Este trabajo representa un cambio fundamental en cómo los científicos entienden la patogenia del H5N1 y subraya la importancia de las medidas de bioseguridad rigurosas en las explotaciones lecheras. No es solo un hallazgo académico; es una herramienta práctica para anticipar y mitigar futuros brotes en otras especies, potencialmente evitando sorpresas clínicas costosas y protegiendo tanto a los trabajadores como a los animales.
Notable Quotes
Las glándulas mamarias se convirtieron en un caldo de cultivo perfecto para el virus— Doctor Suresh Kuchipudi, Universidad de Pittsburgh
Podemos examinar preventivamente diferentes especies y tejidos para determinar su susceptibilidad— Doctor Suresh Kuchipudi
The Hearth Conversation Another angle on the story
¿Por qué el H5N1 atacó las glándulas mamarias en lugar de los pulmones, como hace normalmente?
Porque el virus necesita receptores específicos para entrar en las células, y esos receptores abundan en el tejido mamario de las vacas pero casi no existen en las vías respiratorias. Es como si el virus encontrara una puerta abierta en las ubres y una puerta cerrada en los pulmones.
¿Eso significa que el virus es diferente en las vacas que en otros animales?
No, el virus es el mismo. Lo que cambia es la geografía del cuerpo donde puede prosperar. En aves, el virus encuentra receptores en todo el sistema respiratorio. En vacas, encuentra un oasis en las glándulas mamarias.
¿Cuál es el riesgo real para las personas que trabajan en las granjas?
El virus se excreta masivamente en la leche. Un trabajador que ordeña una vaca infectada está expuesto a cantidades enormes de virus. Por eso la bioseguridad es crítica. Pero la buena noticia es que la pasteurización lo mata completamente.
¿Y los gatos que murieron? ¿Eso significa que el virus está saltando a otras especies?

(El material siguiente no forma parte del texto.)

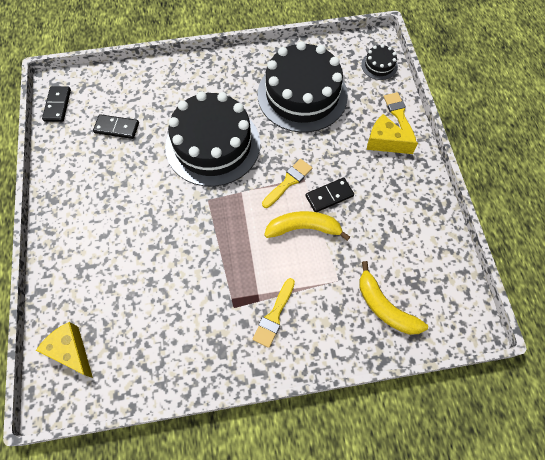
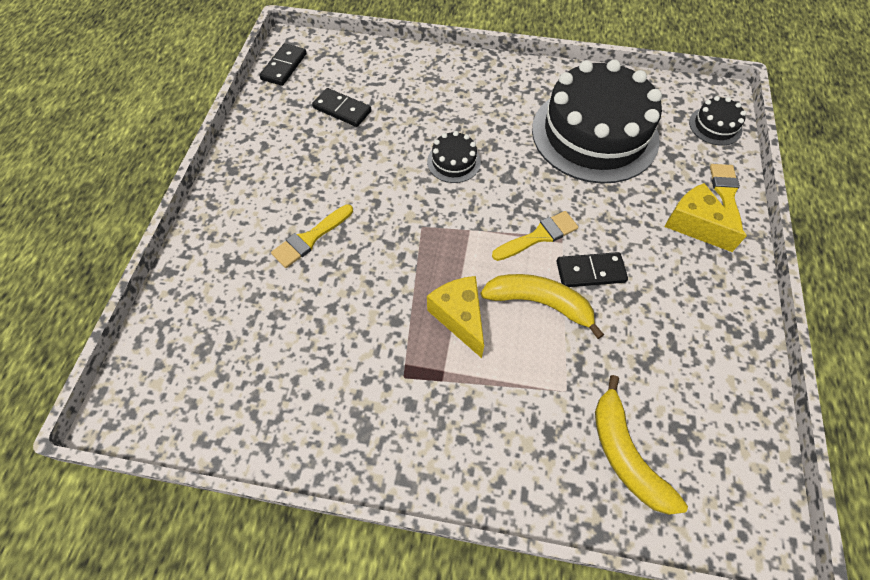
camera: 20 degrees right, 5 degrees down
(71, 351) = (171, 360): yellow cheese -> yellow cheese (459, 317)
(213, 145) = (453, 162): black cake -> black cake, size x0.41
(274, 316) = (456, 409): yellow brush -> yellow brush (310, 238)

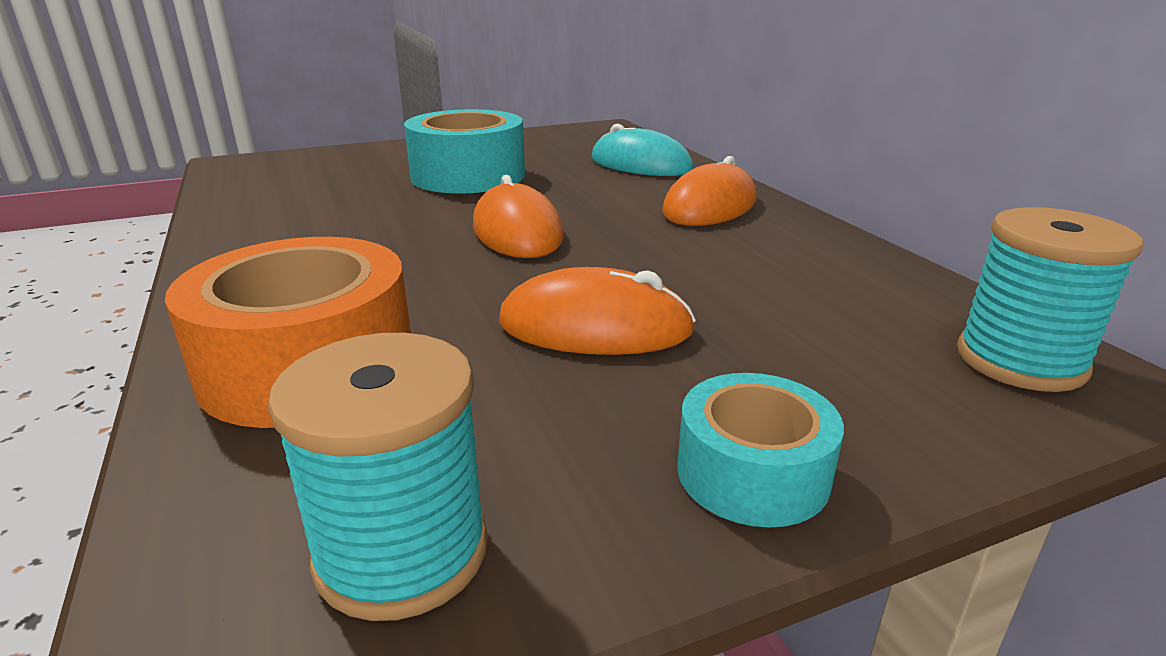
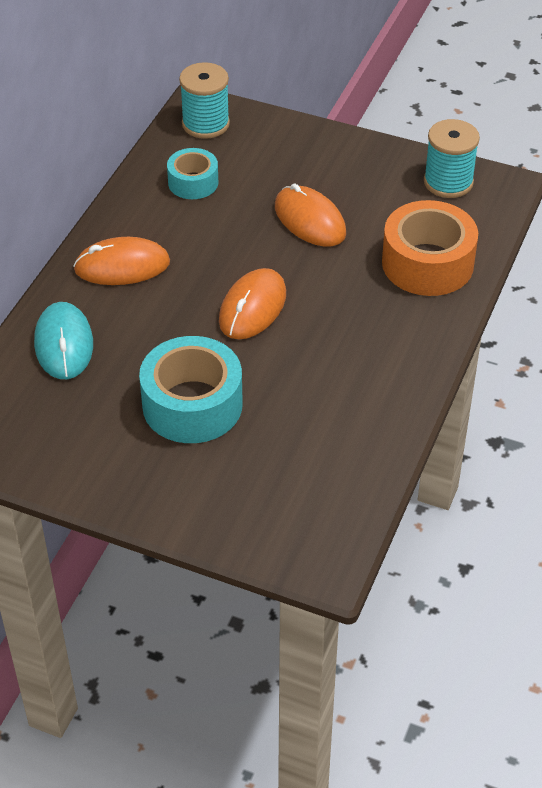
camera: 135 degrees left, 20 degrees up
(752, 473) = (344, 148): turquoise tape -> turquoise tape (193, 182)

Sí, pero solo cuando consumen leche cruda. Los gatos no se infectaron por contacto natural con vacas; se infectaron por beber leche sin pasteurizar. Es un recordatorio de que el virus tiene potencial zoonótico real.
¿Cómo ayuda este descubrimiento a prevenir futuros brotes?
Ahora los científicos pueden examinar cualquier especie animal y mapear dónde están estos receptores virales antes de que el virus llegue. Si saben que una especie tiene muchos receptores en el cerebro, pueden prepararse para síntomas neurológicos. Es pasar de reaccionar a anticipar.